● Exercise
Render the records below as a JSON list of strings, with one string per line and no blank lines. Leave the pictures out.

● Record extracts
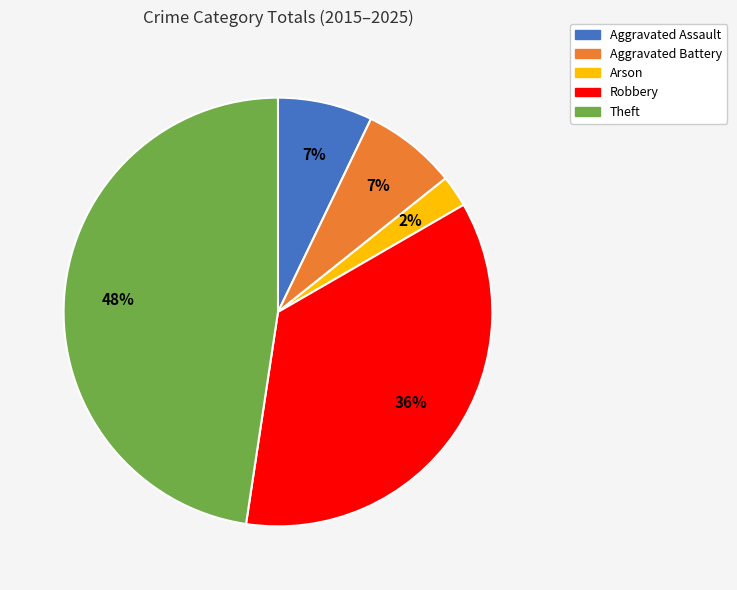

To the nearest percent, what percentage of the pie is Arson?

2%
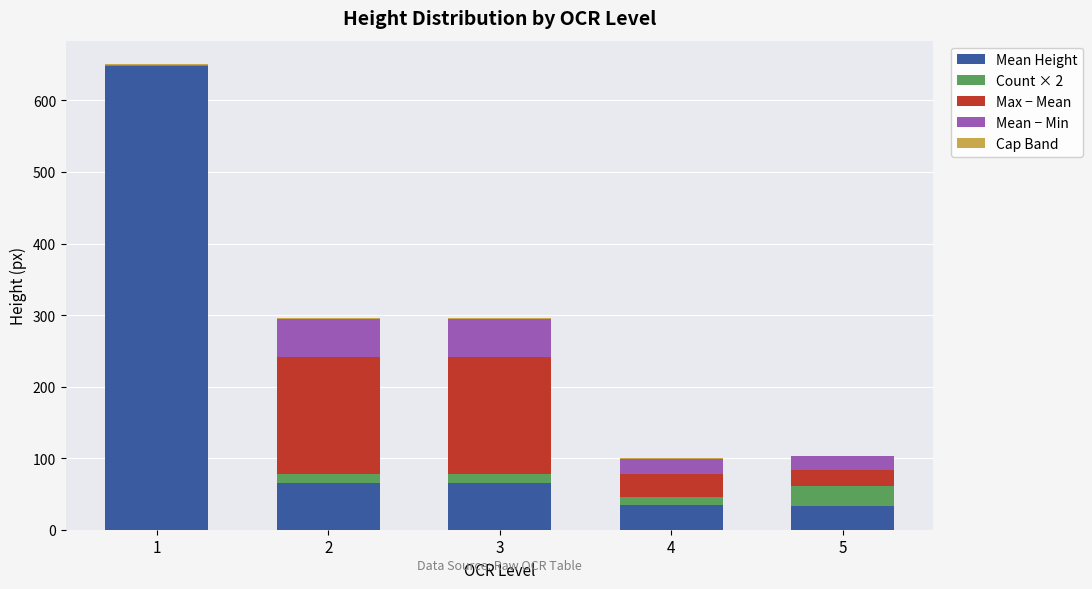

At how many categories does at least one series exceed 328?

1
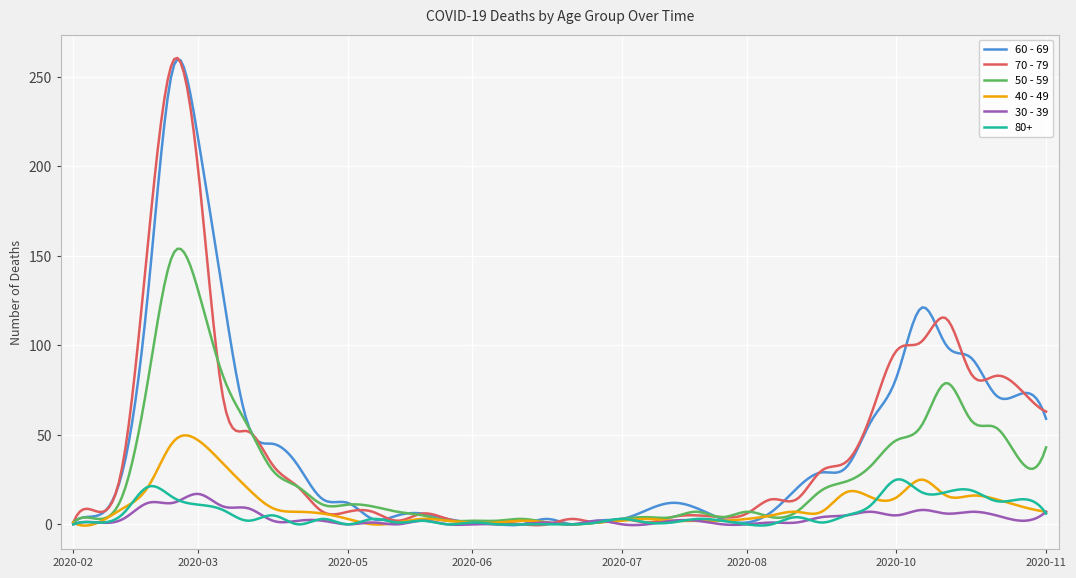

What is the difference between the maximum and second lowest values in the 40 - 49 series?

50.4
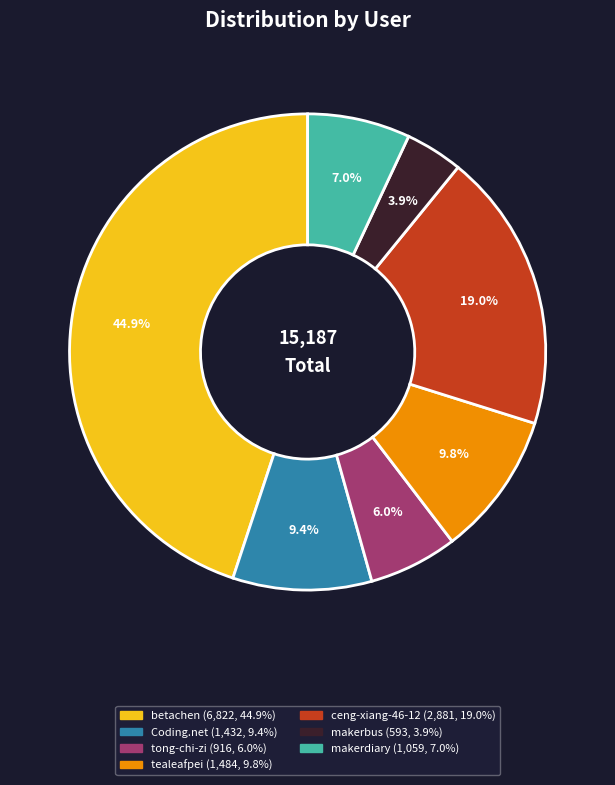

To the nearest percent, what portion does Coding.net represent?

9%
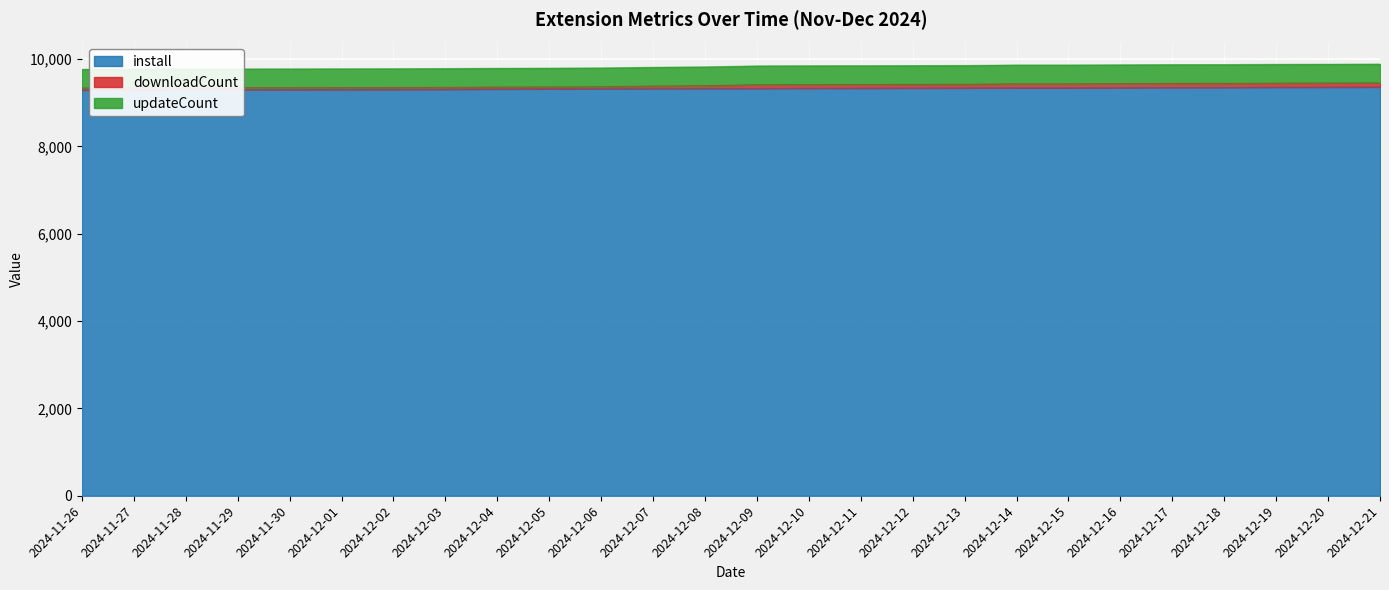

What is the difference between the downloadCount values at 2024-12-05 and 2024-12-07?

20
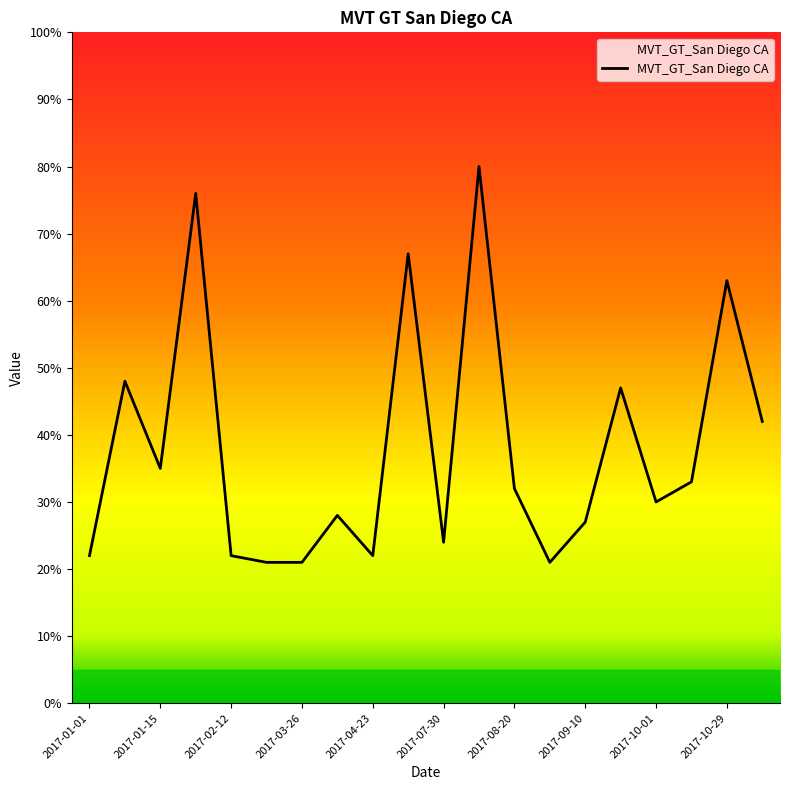

What is the smallest value displayed?

21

● Answer
[
  "To the nearest percent, what percentage of the pie is Arson?",
  "2%",
  "At how many categories does at least one series exceed 328?",
  "1",
  "What is the difference between the maximum and second lowest values in the 40 - 49 series?",
  "50.4",
  "To the nearest percent, what portion does Coding.net represent?",
  "9%",
  "What is the difference between the downloadCount values at 2024-12-05 and 2024-12-07?",
  "20",
  "What is the smallest value displayed?",
  "21"
]